Hostas, a hardy perennial, originated from the Far East. Introduced first to Europe in the late 1700s, the hosta plant made its way to America about the mid-1800s. Today, the plants can be found throughout the country as it grows in a range of hardiness zones. Hostas generally are low-maintenance plants and boast more than 2,500 different cultivars (cultivated varieties). However, hostas have a natural enemy, and this enemy may be the reason your plants have holes in the leaves.

Basics of the hosta plant

The leaves of the hosta plant are broad, emerging from a central crown and developing into a mounded form, describes the University of Minnesota Extension office. Depending on the variety, hosta leaves may range in color from grass green to yellowish-green and multicolored patterns of green and white. The texture of the leaves also varies depending on the cultivar.

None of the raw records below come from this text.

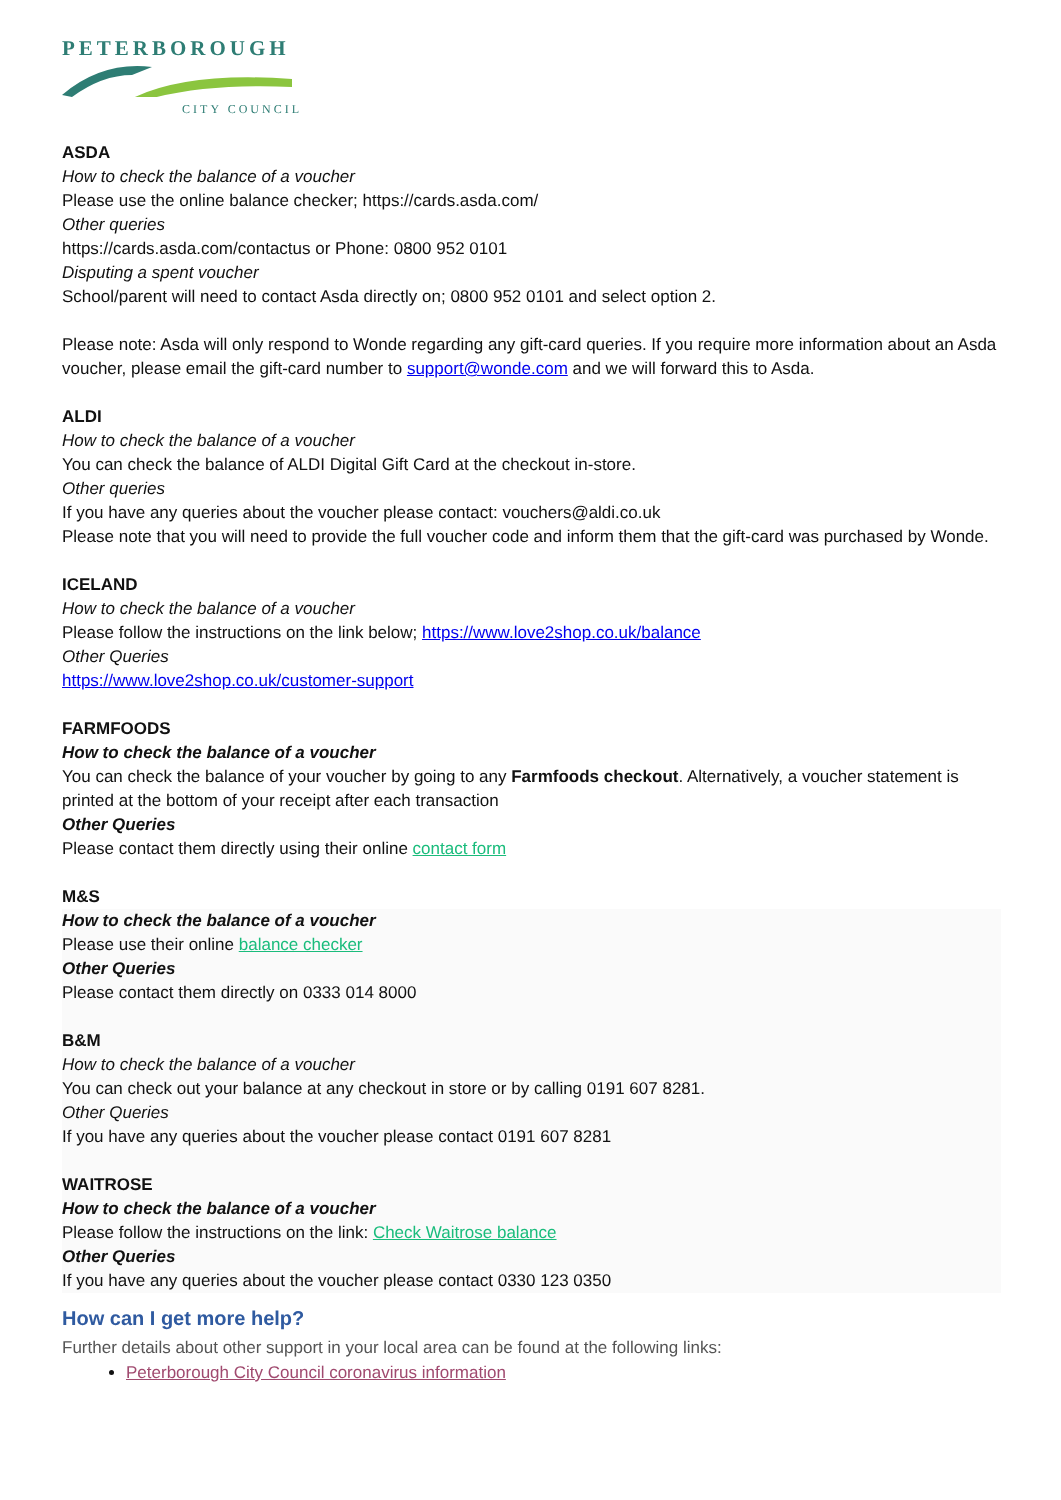PETERBOROUGH
CITY COUNCIL
ASDA
How to check the balance of a voucher
Please use the online balance checker; https://cards.asda.com/
Other queries
https://cards.asda.com/contactus or Phone: 0800 952 0101
Disputing a spent voucher
School/parent will need to contact Asda directly on; 0800 952 0101 and select option 2.
Please note: Asda will only respond to Wonde regarding any gift-card queries. If you require more information about an Asda voucher, please email the gift-card number to support@wonde.com and we will forward this to Asda.
ALDI
How to check the balance of a voucher
You can check the balance of ALDI Digital Gift Card at the checkout in-store.
Other queries
If you have any queries about the voucher please contact: vouchers@aldi.co.uk
Please note that you will need to provide the full voucher code and inform them that the gift-card was purchased by Wonde.
ICELAND
How to check the balance of a voucher
Please follow the instructions on the link below; https://www.love2shop.co.uk/balance
Other Queries
https://www.love2shop.co.uk/customer-support
FARMFOODS
How to check the balance of a voucher
You can check the balance of your voucher by going to any Farmfoods checkout. Alternatively, a voucher statement is printed at the bottom of your receipt after each transaction
Other Queries
Please contact them directly using their online contact form
M&S
How to check the balance of a voucher
Please use their online balance checker
Other Queries
Please contact them directly on 0333 014 8000
B&M
How to check the balance of a voucher
You can check out your balance at any checkout in store or by calling 0191 607 8281.
Other Queries
If you have any queries about the voucher please contact 0191 607 8281
WAITROSE
How to check the balance of a voucher
Please follow the instructions on the link: Check Waitrose balance
Other Queries
If you have any queries about the voucher please contact 0330 123 0350
How can I get more help?
Further details about other support in your local area can be found at the following links:
Peterborough City Council coronavirus information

According to Master Gardener Gretchen Heinke from the Ohio State University Extension office, “All hostas bloom in summer with spikes of lavender to white, lily-like flowers, which can be quite showy…All fragrant hosta flowers are hybridized from Hosta plantaginea.” The flowers of the hosta plants can attract bees, butterflies and hummingbirds. Its leaves, however, often attract slugs.

Hosta leaves and slugs

The leaves of your hostas can appear to be one big buffet to a slug. Often home gardeners blame the holes in the leaves of the hosta plants on cutworms or other insects. Generally, the culprit is the slug. Snails also will chew and leave holes in hosta leaves, but typically, it’s the slugs that munch on hostas in the United States. The holes the slugs leave tend to be irregular-shaped.

Slugs become active as the early spring days begin to warm. The creature prefers moist conditions and is most active at night. During the day, you may find slugs attached to the underside of your hosta plant’s leaves, as the slug seeks respite from the sun and heat. Recognizing a slug is easy. It looks like a snail without a shell, legless and usually it leaves behind a slimy trail as it moves across the leaves of your plants.

Ridding hostas of slugs

Tim Gibb, an Integrated Pest Management Specialist from the Purdue University Extension office, recommends three methods for removing slugs from your hostas. These methods include handpicking the slugs off the plants, baiting it with a beer trap, or using a commercial slug bait trap.

  • If you decide to handpick the slugs off the hostas, the job is best done in the evening when the slugs are most active and easiest to see. Gloves should be worn. Place the slugs in a bucket filled with soapy water to kill them. Once they are dead, you can add their remains to your compost bin. If you don’t compost, simply place the slugs in a garbage bag and dispose with the trash.
  • A beer bait trap is simple and means you don’t have to touch the slugs. Gibb suggests placing a “small amount of beer into a flat, open, container buried in the soil up to its lip.” Add enough beer to cover the bottom of the container, about one-quarter inch. Slugs are attracted to the yeast in the beer. The yeast attraction tempts the slug to crawl in, get drunk, drown and die.
  • Commercial slug bait uses a chemical in pellet form to kill the slug. The slug bait needs to be deposited in the areas where the slugs hide during the day—shady areas such as under plant leaves or under any debris in the soil. Check the hiding areas each morning after laying bait and remove the dead slugs.